Ford earned $2.55 billion in the quarter, or 61 cents a share, up from $2.09 billion, or 50 cents, in the period a year earlier. The results should ease some concerns that the company was losing momentum after fourth-quarter earnings missed expectations, though quickly rising gasoline prices and earthquake damage to auto parts plants in Japan still pose a threat to Ford and the rest of the industry.
Ford’s share rose 3 percent on Wall Street while General Motors shares were up 0.5 percent.
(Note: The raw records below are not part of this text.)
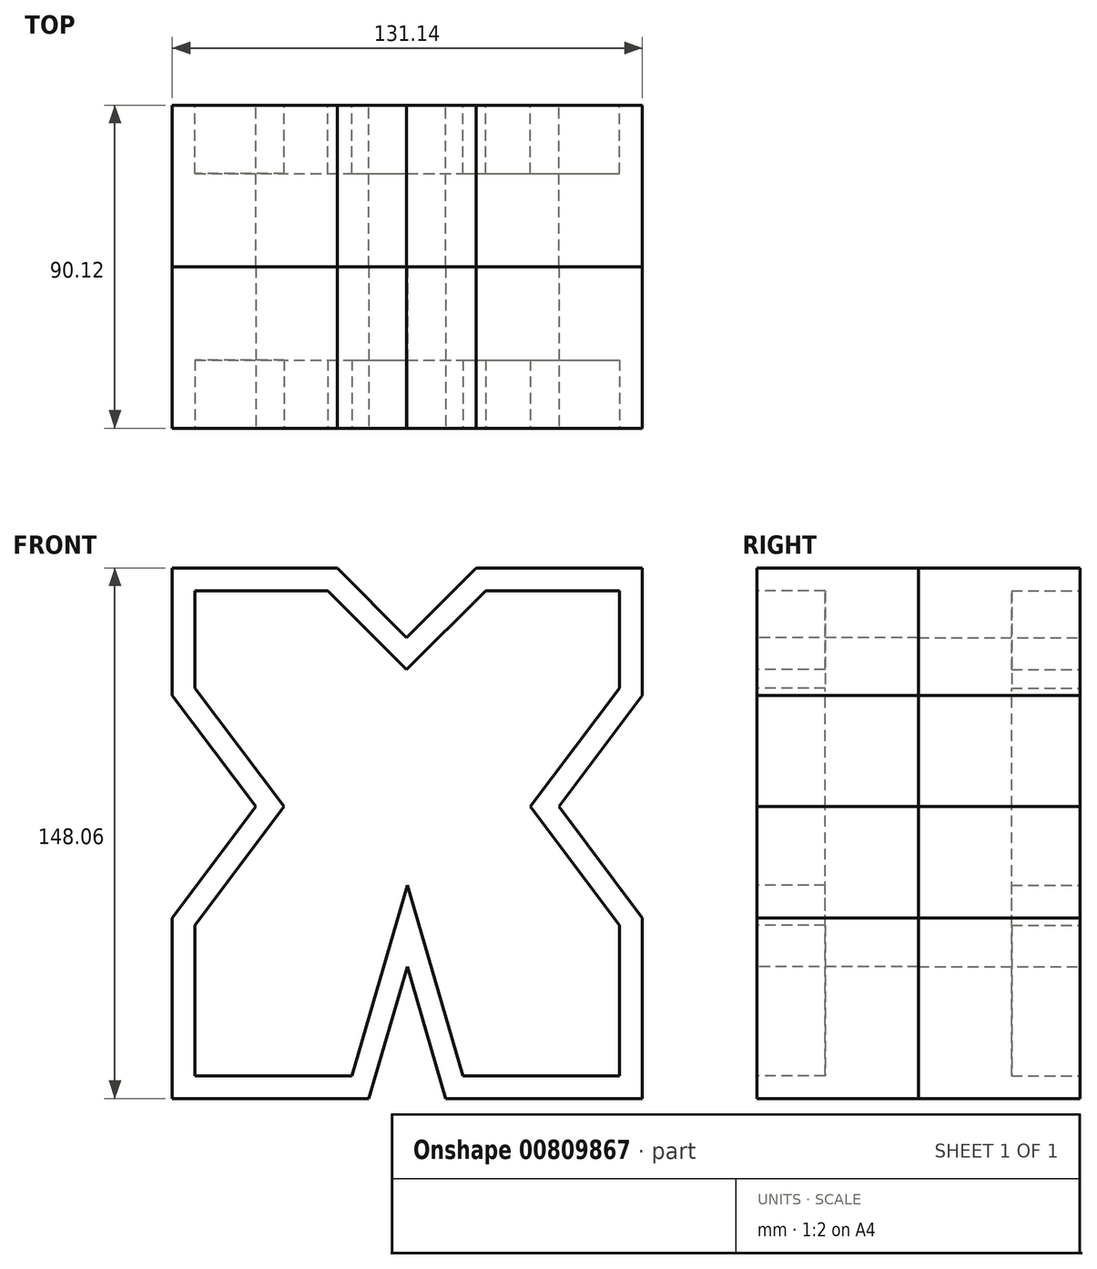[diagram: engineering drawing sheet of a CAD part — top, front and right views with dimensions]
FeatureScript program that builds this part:
annotation { "Feature Type Name" : "Feature", "Feature Type Description" : "" }
export const myFeature = defineFeature(function(context is Context, id is Id, definition is map)
    precondition{}
    {
        {
            var Q0;
            Q0=qCreatedBy(makeId("Front.planeOp"),FACE);
            var sketch = newSketch(context, id + "F0", { "sketchPlane" : qUnion([Q0])});
            skLineSegment(sketch, "E0", {"start": v(0, 0) * mm, "end": v(54.86, 0) * mm});
            skLineSegment(sketch, "E1", {"start": v(54.86, 0) * mm, "end": v(65.57, 36.8) * mm});
            skLineSegment(sketch, "E2", {"start": v(65.57, 36.8) * mm, "end": v(76.28, 0) * mm});
            skLineSegment(sketch, "E3", {"start": v(76.28, 0) * mm, "end": v(131.14, 0) * mm});
            skLineSegment(sketch, "E4", {"start": v(131.14, 0) * mm, "end": v(131.14, 50.42) * mm});
            skLineSegment(sketch, "E5", {"start": v(131.14, 50.42) * mm, "end": v(107.85, 81.43) * mm});
            skLineSegment(sketch, "E6", {"start": v(107.85, 81.43) * mm, "end": v(131.14, 112.45) * mm});
            skLineSegment(sketch, "E7", {"start": v(131.14, 112.45) * mm, "end": v(131.14, 148.06) * mm});
            skLineSegment(sketch, "E8", {"start": v(131.14, 148.06) * mm, "end": v(84.79, 148.06) * mm});
            skLineSegment(sketch, "E9", {"start": v(84.79, 148.06) * mm, "end": v(65.4, 128.66) * mm});
            skLineSegment(sketch, "E10", {"start": v(65.4, 128.66) * mm, "end": v(46, 148.06) * mm});
            skLineSegment(sketch, "E11", {"start": v(46, 148.06) * mm, "end": v(0, 148.06) * mm});
            skLineSegment(sketch, "E12", {"start": v(0, 148.06) * mm, "end": v(0, 112.45) * mm});
            skLineSegment(sketch, "E13", {"start": v(0, 112.45) * mm, "end": v(23.3, 81.43) * mm});
            skLineSegment(sketch, "E14", {"start": v(23.3, 81.43) * mm, "end": v(0, 50.42) * mm});
            skLineSegment(sketch, "E15", {"start": v(0, 50.42) * mm, "end": v(0, 0) * mm});
            skLineSegment(sketch, "E16", {"start": v(6.35, 141.7) * mm, "end": v(43.37, 141.7) * mm});
            skLineSegment(sketch, "E17", {"start": v(43.37, 141.7) * mm, "end": v(65.4, 119.68) * mm});
            skLineSegment(sketch, "E18", {"start": v(65.4, 119.68) * mm, "end": v(87.42, 141.7) * mm});
            skLineSegment(sketch, "E19", {"start": v(87.42, 141.7) * mm, "end": v(124.8, 141.7) * mm});
            skLineSegment(sketch, "E20", {"start": v(124.8, 141.7) * mm, "end": v(124.8, 114.56) * mm});
            skLineSegment(sketch, "E21", {"start": v(124.8, 114.56) * mm, "end": v(99.9, 81.43) * mm});
            skLineSegment(sketch, "E22", {"start": v(99.9, 81.43) * mm, "end": v(124.8, 48.3) * mm});
            skLineSegment(sketch, "E23", {"start": v(6.35, 48.3) * mm, "end": v(31.23, 81.43) * mm});
            skLineSegment(sketch, "E24", {"start": v(31.23, 81.43) * mm, "end": v(6.35, 114.56) * mm});
            skLineSegment(sketch, "E25", {"start": v(6.35, 114.56) * mm, "end": v(6.35, 141.7) * mm});
            skLineSegment(sketch, "E26", {"start": v(6.35, 48.3) * mm, "end": v(6.35, 6.35) * mm});
            skLineSegment(sketch, "E27", {"start": v(6.35, 6.35) * mm, "end": v(50.1, 6.35) * mm});
            skLineSegment(sketch, "E28", {"start": v(50.1, 6.35) * mm, "end": v(65.57, 59.54) * mm});
            skLineSegment(sketch, "E29", {"start": v(65.57, 59.54) * mm, "end": v(81.04, 6.35) * mm});
            skLineSegment(sketch, "E30", {"start": v(81.04, 6.35) * mm, "end": v(124.8, 6.35) * mm});
            skLineSegment(sketch, "E31", {"start": v(124.8, 6.35) * mm, "end": v(124.8, 48.3) * mm});
            skSolve(sketch);
        }
        {
            var Q0;
            Q0=makeQuery(id+"F0.imprint","IMPRINT",FACE,{"disambiguationData":[TD([[makeQuery(id+"F0.imprint","IMPRINT",EDGE,{"derivedFrom":sQuery(id+"F0.wireOp",EDGE,"E0")}),1.0]])]});
            var Q1;
            Q1=makeQuery(id+"F0.imprint","IMPRINT",FACE,{"disambiguationData":[TD([[makeQuery(id+"F0.imprint","IMPRINT",EDGE,{"derivedFrom":sQuery(id+"F0.wireOp",EDGE,"E16")}),-1.0]])]});
            extrude(context, id + "F1", {"entities" : qUnion([Q0, Q1]), "oppositeDirection" : true, "depth" : 45.06 * mm, "offsetDistance" : 25.4 * mm});
        }
        {
            var Q0;
            Q0=makeQuery(id+"F0.imprint","IMPRINT",FACE,{"disambiguationData":[TD([[makeQuery(id+"F0.imprint","IMPRINT",EDGE,{"derivedFrom":sQuery(id+"F0.wireOp",EDGE,"E16")}),-1.0]])]});
            extrude(context, id + "F2", {"entities" : qUnion([Q0]), "operationType" : NewBodyOperationType.REMOVE, "endBound" : BoundingType.SYMMETRIC, "oppositeDirection" : true, "depth" : 38.1 * mm, "offsetDistance" : 25.4 * mm});
        }
        {
            var Q0;
            Q0=makeQuery(id+"F1.opExtrude","SWEPT_BODY",BODY,{"disambiguationData":[OSD([sQuery(id+"F0.wireOp",EDGE,"E0"),sQuery(id+"F0.wireOp",EDGE,"E1"),sQuery(id+"F0.wireOp",EDGE,"E2"),sQuery(id+"F0.wireOp",EDGE,"E3"),sQuery(id+"F0.wireOp",EDGE,"E4"),sQuery(id+"F0.wireOp",EDGE,"E5"),sQuery(id+"F0.wireOp",EDGE,"E6"),sQuery(id+"F0.wireOp",EDGE,"E7"),sQuery(id+"F0.wireOp",EDGE,"E8"),sQuery(id+"F0.wireOp",EDGE,"E9"),sQuery(id+"F0.wireOp",EDGE,"E10"),sQuery(id+"F0.wireOp",EDGE,"E11"),sQuery(id+"F0.wireOp",EDGE,"E12"),sQuery(id+"F0.wireOp",EDGE,"E13"),sQuery(id+"F0.wireOp",EDGE,"E14"),sQuery(id+"F0.wireOp",EDGE,"E15")])]});
            var Q1;
            Q1=makeQuery(id+"F1.opExtrude","CAP_FACE",FACE,{"disambiguationData":[OSD([sQuery(id+"F0.wireOp",EDGE,"E0"),sQuery(id+"F0.wireOp",EDGE,"E1"),sQuery(id+"F0.wireOp",EDGE,"E2"),sQuery(id+"F0.wireOp",EDGE,"E3"),sQuery(id+"F0.wireOp",EDGE,"E4"),sQuery(id+"F0.wireOp",EDGE,"E5"),sQuery(id+"F0.wireOp",EDGE,"E6"),sQuery(id+"F0.wireOp",EDGE,"E7"),sQuery(id+"F0.wireOp",EDGE,"E8"),sQuery(id+"F0.wireOp",EDGE,"E9"),sQuery(id+"F0.wireOp",EDGE,"E10"),sQuery(id+"F0.wireOp",EDGE,"E11"),sQuery(id+"F0.wireOp",EDGE,"E12"),sQuery(id+"F0.wireOp",EDGE,"E13"),sQuery(id+"F0.wireOp",EDGE,"E14"),sQuery(id+"F0.wireOp",EDGE,"E15")])],"isStart":false});
            mirror(context, id + "F3", {"entities" : qUnion([Q0]), "mirrorPlane" : qUnion([Q1])});
        }
    });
“Our team delivered a great quarter, with solid growth and improvements in all regions,” Ford’s chief executive, Alan R. Mulally, said in a statement. “We continue to accelerate our ‘One Ford’ plan around the world, delivering on our commitments to serve our global customers with a full family of best-in-class vehicles and deliver profitable growth for all, despite uncertain economic conditions.”
Typically, smaller cars result in lower profits. But new high-mileage models, including the Fiesta subcompact, allowed Ford to increase its pretax earnings in North America by 50 percent, to $1.8 billion. Globally, revenue rose 18 percent, to $33.1 billion.
On a per-vehicle basis, Ford generated about $1,519 in profit worldwide, an increase of 59 percent from the first quarter a year ago, even though revenue per vehicle sold was up only 9 percent, to $22,096.
The increases in sales and profit margins per vehicle offset higher commodity costs and investments in future growth, Ford said. Reduced debt has also cut interest payments.
The company cut its debt by $2.5 billion in the first quarter and said its cash reserves now exceed its debt by $4.7 billion. It reported $2.2 billion of positive cash flow for the quarter, compared with a $100 million outflow a year earlier.
“We are on track with what we said we’d do,” Ford’s chief financial officer, Lewis W. K. Booth, told reporters at the company’s headquarters. “We’re feeling pretty good.”
Mr. Booth said parts shortages related to last month’s earthquake and tsunami in Japan have cut production in Ford’s Asia-Pacific region by up to 14,000 vehicles, but that he expects the company to be minimally affected by the disaster.
“We’re not anticipating anything material,” he said. “We’re seeing fantastic efforts by the Japanese supply base to get their factories up and running.”
The company has been forced to substitute some parts, but “nothing that changes the quality of the vehicle,” Mr. Booth said. Ford also idled a truck plant in Kentucky for one week this month to conserve parts.
Excluding special items, Ford has posted operating profits for seven consecutive quarters. On that basis, its first-quarter operating profit of $2.6 billion was equal to 62 cents a share, up from $1.76 billion, or 46 cents a share. It was 22 percent higher than the consensus forecast on Wall Street, which expected an operating profit of about 51 cents.
In Europe, a recent trouble spot for much of the industry, Ford’s pretax profit grew to $293 million from $107 million in the first quarter of 2010.
Ford said it expects structural and raw-material costs to rise by $2 billion this year. In the first quarter its structural costs were $400 million higher, and commodity costs rose $300 million.
Ford said it expected to build 1.5 million vehicles worldwide in the second quarter, 12,000 more than a year ago.
“Our progress toward delivering profitable growth for all will continue as we aggressively manage short-term challenges and opportunities,” Mr. Mulally said. “We expect our annual volumes to continue to grow substantially, driven primarily by our growing product strength, a gradually strengthening economy and an unrelenting focus on improving the competitiveness of all of our operations.”
In the United States Ford’s sales jumped 12 percent in the first quarter, and it narrowly outsold its larger rival, General Motors, in March, though Ford’s market share fell 1.2 percentage points to 16.2 percent. For all of this year, Ford said it expects its share in the American and European markets to be equal to or better than 2010 levels.
In 2010, Ford rebounded from the recession that helped send its cross-town rivals into bankruptcy protection, earning a total of $6.6 billion.